I want to use a data structure for sorting space-time data (x,y,z,time).
Currently a processing algorithm searches a set of 4D (x,y,z,time) points, given a spherical (3d) spacial radius and a linear (1d) time radius, marking for each point, which other points are within those radii. The reason is that after processing, I can ask any 4D point for all of its neighbours in O(1) time.
However in some common configurations of space and time radii, the first run of the algorithm takes about 12 hours. Believe it or not, that's actually fast compared to what exists in our industry. Nevertheless, I want to help speed up the initial runs and so I want to know: Is a kd-tree suitable for 4D space-time data?
Note that I am not looking for implementations of nearest-neighbour search or k-nearest-neighbours search.
More Info:
An example dataset has 450,000 4D points.
Some datasets are time-dense so ordering by time certainly saves processing, but still leads to many distance checks.
Time is represented by Excel-style dates, with typical ranges between 30,000-39,000 (approximate). The space ranges are sometimes higher values, sometimes lower values, but the range between each space co-ordinate is similar to time (e.g. maxX-minX ~ maxT-minT).
Even more info:
I thought I'd add some more slightly irrelevant data in case anybody has dealt with a similar dataset.
Basically I'm working with data that represents space-time events that are recorded and corroborated by multiple sensors. Error is involved, so only events that meet an error threshold are included.
The time span of these datasets ranges between 5-20 years of data.
For the really old data (>8 years old), the events were often very spacially dense for two reasons: 1) there were relatively few sensors available back then, and 2) the sensors were placed close together so that nearby events could be properly corroborated with low error. Further events could be recorded, but they had too high an error
For the newer data (<8 years old), the events are often very time dense, for the inverse reasons: 1) there are usually many sensors available, and 2) the sensors are placed at regular intervals over a larger distance.
As a result, the datasets cannot typically be said to be only time-dense or only spacially dense (except in the case of datasets that contain only new data).
Conclusion
I clearly should be asking more questions on this site.

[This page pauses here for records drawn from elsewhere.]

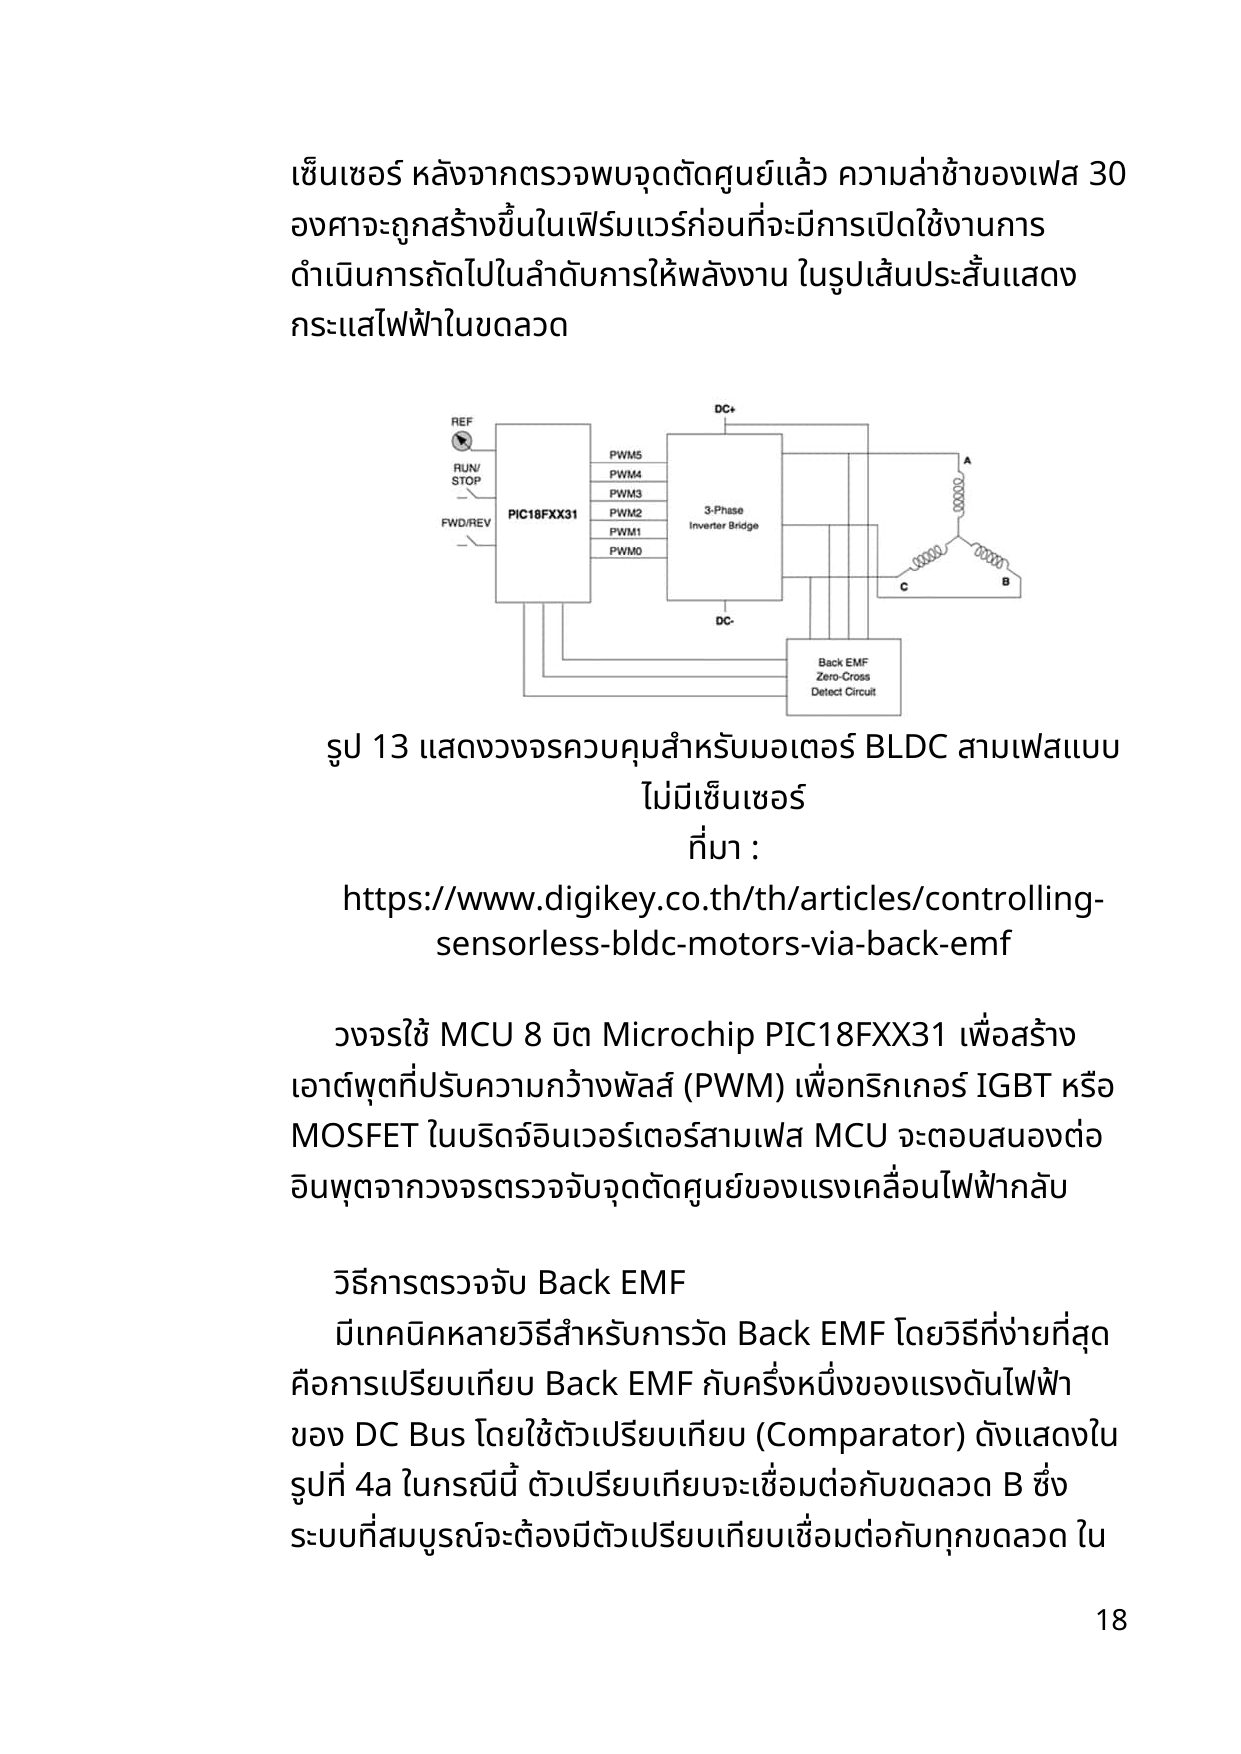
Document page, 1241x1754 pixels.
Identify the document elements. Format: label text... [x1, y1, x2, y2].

picture [435, 397, 1027, 723]
text วงจรใช้ MCU 8 บิต Microchip PIC18FXX31 เพื่อสร้างเอาต์พุตที่ปรับความกว้างพัลส์ (PWM) เพื่อทริกเกอร์ IGBT หรือ MOSFET ในบริดจ์อินเวอร์เตอร์สามเฟส MCU จะตอบสนองต่ออินพุตจากวงจรตรวจจับจุดตัดศูนย์ของแรงเคลื่อนไฟฟ้ากลับ [290, 1011, 1128, 1213]
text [290, 1309, 1128, 1562]
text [290, 150, 1128, 352]
text ที่มา : https://www.digikey.co.th/th/articles/controlling-sensorless-bldc-motors-via-back-emf [319, 824, 1128, 966]
text วิธีการตรวจจับ Back EMF [290, 1259, 1128, 1309]
text รูป 13 แสดงวงจรควบคุมสำหรับมอเตอร์ BLDC สามเฟสแบบไม่มีเซ็นเซอร์ [319, 723, 1128, 824]
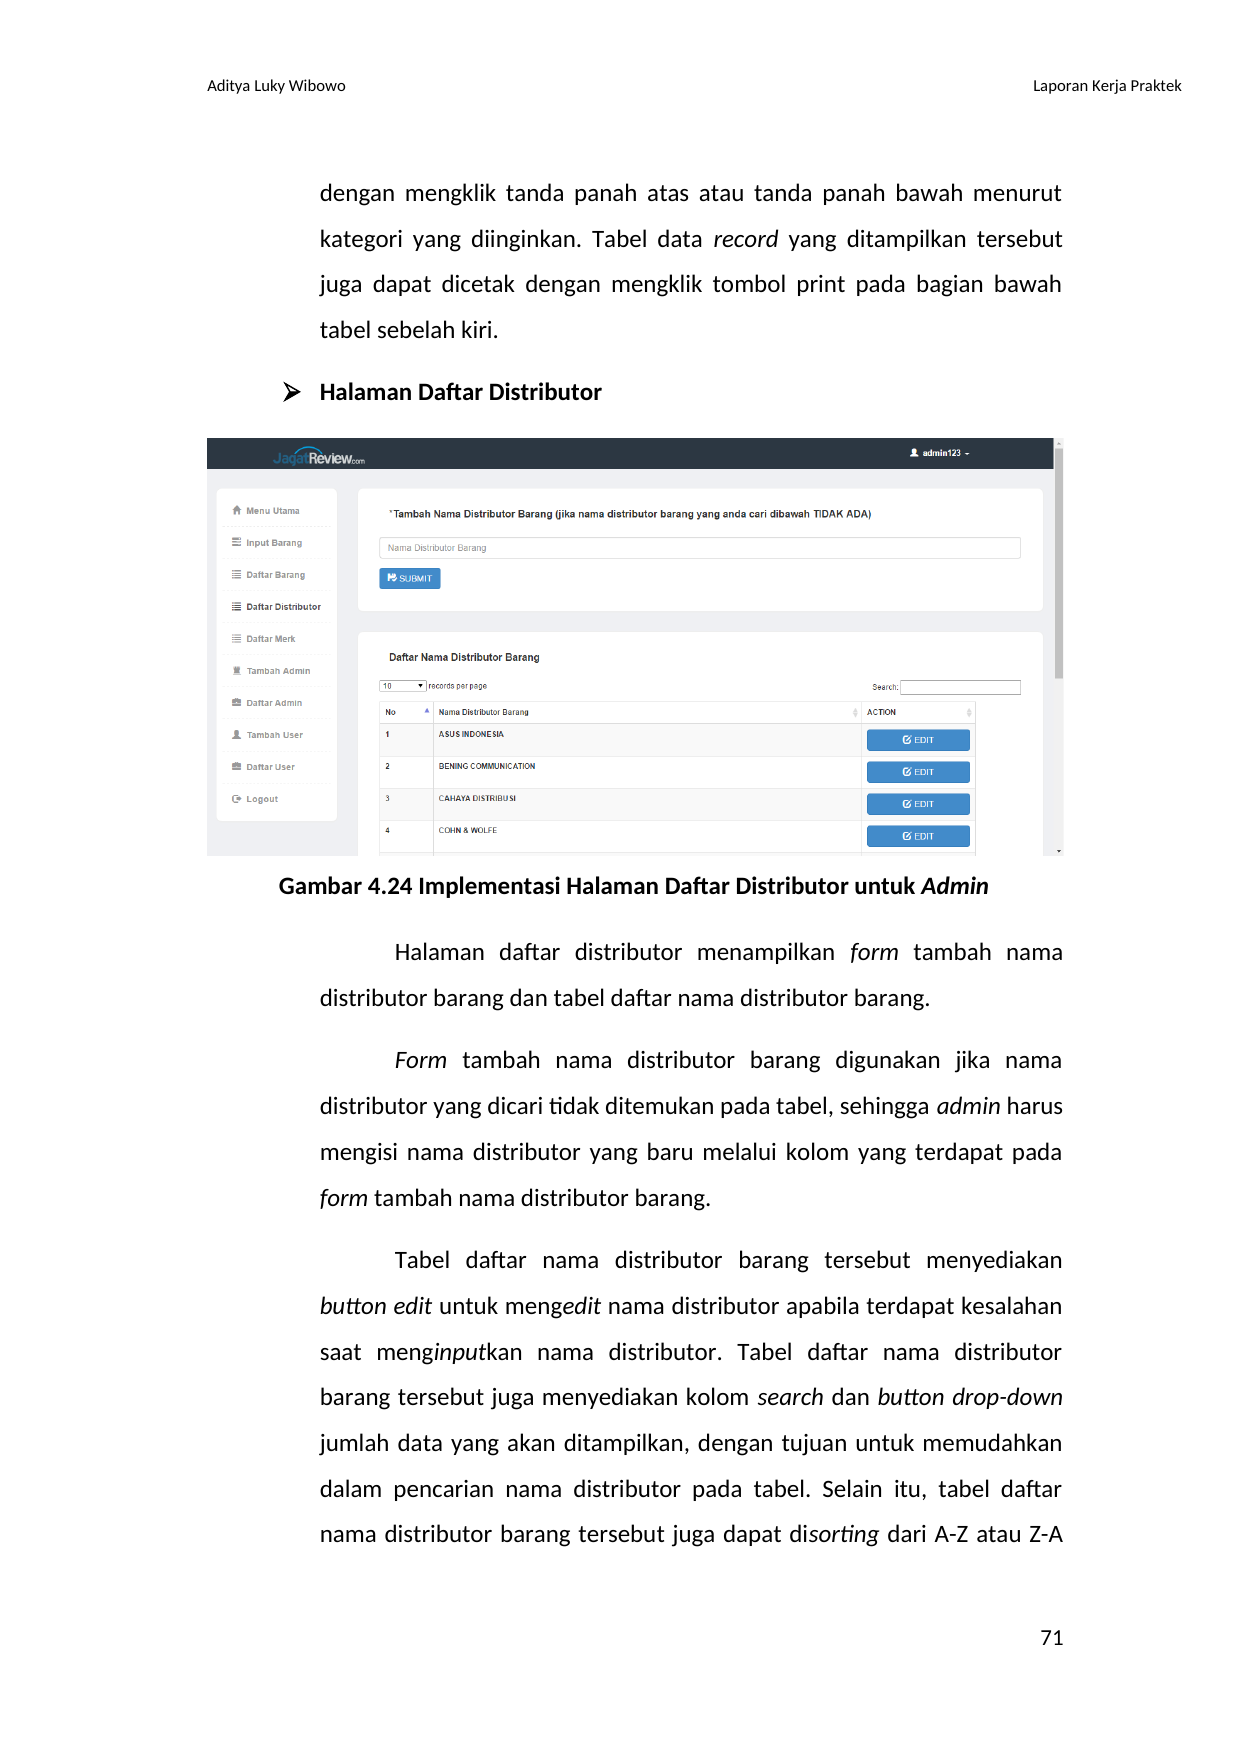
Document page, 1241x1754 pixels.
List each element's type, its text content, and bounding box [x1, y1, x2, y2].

picture [207, 438, 1064, 856]
text Halaman daftar distributor menampilkan form tambah nama distributor barang dan tabel daftar nama distributor barang. [319, 936, 1063, 1013]
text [319, 1244, 1063, 1549]
text Form tambah nama distributor barang digunakan jika nama distributor yang dicari tidak ditemukan pada tabel, sehingga admin harus mengisi nama distributor yang baru melalui kolom yang terdapat pada form tambah nama distributor barang. [319, 1044, 1063, 1212]
text Gambar 4.19 Implementasi Halaman Daftar Distributor untuk Admin [207, 870, 1063, 900]
list Halaman Daftar Distributor [282, 377, 1063, 407]
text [319, 177, 1063, 345]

I will be testing out several solutions over the next while which will include the 4d kd-tree, a 3d kd-tree followed by time distance check (suggested by Drew Hall), and the current algorithm I have. Also, I have been suggested another data structure called TSP (time space partitioning) tree, which uses an octree for space and a bsp on each node for time, so I may test that as well.
Assuming I remember, I'll be sure to post some profiling benchmarks on different time/space radii configurations.
Thanks all